Gospel challenge

This week, our Parish Lenten program focused on listening to and acting on God’s Word. “Think of a time when you yourself were a ‘doer of the word.’ How were you affirmed or challenged by ‘doing’ what you had heard in the Scriptures?” the program booklet asked.

I was the last to share in the group of nine and related how I had felt challenged when I befriended a women who had been sentenced to life in prison for murder.

“When did this happen?” asked one woman.

“It was in the mid-eighties,” I told her.

“There were crazy people even then,” she commented.

“Mental illness has been around a long time,” I replied.

“Now you can befriend the Uber driver,” said another woman, referring to a recent shooting in western Michigan.

Scripture challenges me in several ways, including trying to see people as God does, responding to the invitation I hear in Scripture and standing up for my views.

I don’t condone acts of violence, but I do try to see the person who commits those acts as someone’s child who is loved by God just as much as I am.

At my friend Jim’s funeral, a woman approached me and shared how Jim had visited her son in prison. She had been so grateful and felt it had made a difference to her son. He was in college at the time, and had been caught selling prescription pain pills he had gotten for a sports injury. After he had served his sentence, Jim had even hired him to help out around the parish. In the years since, she said, her son had gone back to school and was now doing fine.

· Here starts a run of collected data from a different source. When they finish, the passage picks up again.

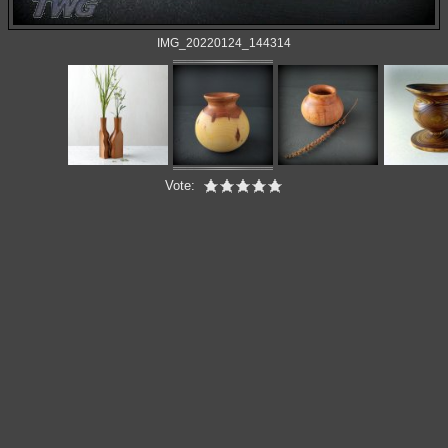
IMG_20220124_144314
Vote:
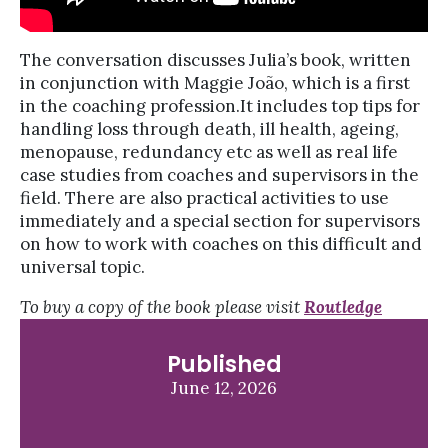
The conversation discusses Julia’s book, written
in conjunction with Maggie João, which is a first
in the coaching profession.It includes top tips for
handling loss through death, ill health, ageing,
menopause, redundancy etc as well as real life
case studies from coaches and supervisors in the
field. There are also practical activities to use
immediately and a special section for supervisors
on how to work with coaches on this difficult and
universal topic.
To buy a copy of the book please visit
Routledge
Published
June 12, 2026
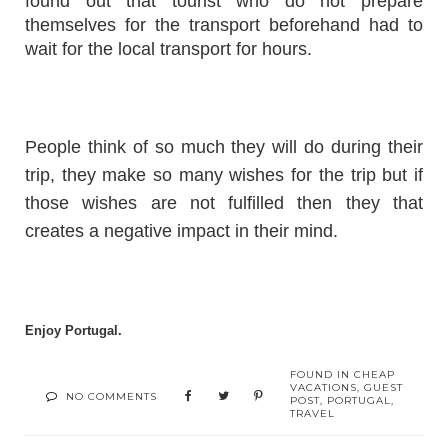
found out that tourist who do not prepare
themselves for the transport beforehand had to
wait for the local transport for hours.
People think of so much they will do during their
trip, they make so many wishes for the trip but if
those wishes are not fulfilled then they that
creates a negative impact in their mind.
Enjoy Portugal.
FOUND IN
CHEAP
VACATIONS
,
GUEST
NO COMMENTS
POST
,
PORTUGAL
,
TRAVEL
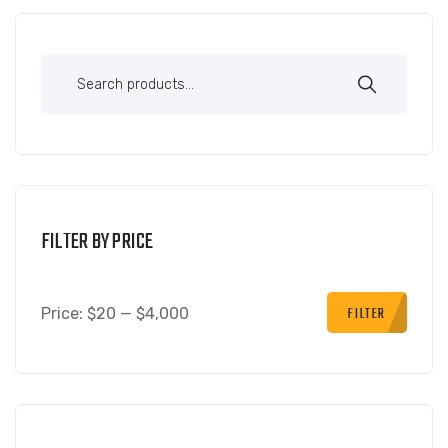
FILTER BY PRICE
FILTER
Price:
$20
—
$4,000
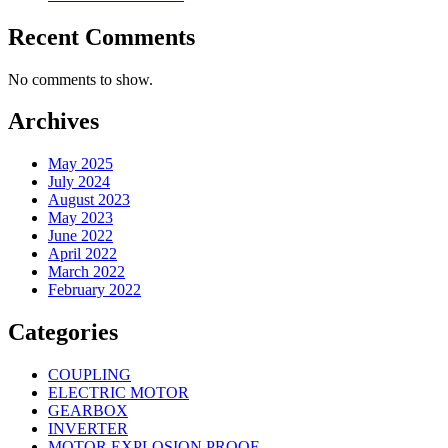
Recent Comments
No comments to show.
Archives
May 2025
July 2024
August 2023
May 2023
June 2022
April 2022
March 2022
February 2022
Categories
COUPLING
ELECTRIC MOTOR
GEARBOX
INVERTER
MOTOR EXPLOSION PROOF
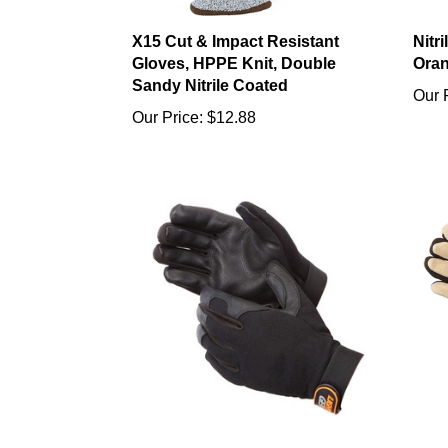
X15 Cut & Impact Resistant
Nitr
Gloves, HPPE Knit, Double
Oran
Sandy Nitrile Coated
Our 
Our Price:
$12.88
Mechanics Gloves Deerskin
Gold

I knew of her son’s situation and that Jim had visited him, because Jim had asked me to accompany him. Visiting people in prison was not something Jim had done before, but I had. He said he would feel more comfortable having me there, so I went.

Hearing this part of the story seemed to surprise the woman.

“Are you a probation officer?” she asked.

“No,” I replied, somewhat mystified by the question.

“A social worker?” she asked next.

“No,” I replied again.

“Then why have you visited people in prison?”

“Because it is in the Bible,” I explained, and then quoted Matthew 25:36, “…I was in prison and you visited me.”

She seemed unfamiliar with this verse.

I suggested that now that she knew how much Jim’s visit had helped her son, she might consider visiting other people’s sons in prison. She protested that her son was not like other people in prison. “He just…” she started to rationalize, but I stopped her. “Your son did something wrong, got caught and went to jail. He is exactly like the other people in prison,” I said. She then excused herself and walked away.

I am both affirmed and challenged by doing what Scripture invites me to do.

 

4 thoughts on “Gospel challenge

  1. annemarielom

    WOW, talk about the Gospel challenging people. This is a first hand account. It strengthens my call to speak my truth in season and out of season. Thank you.

    Reply
  2. Madeline Bialecki Post author

    Thanks Anne Marie. I usually don’t “speak my truth” because I fear the reactions I get (like the woman who walked away). But, I am trying to move past it. I am inspired by some young bloggers I follow who share so openly.

    Reply
  3. Maria

    Madeline, my friend, you are the anti-Trump. It is said that people identify with him because he says things that they are afraid or unwilling to say. You do things that others are hesitant to do. Thank you and thank God.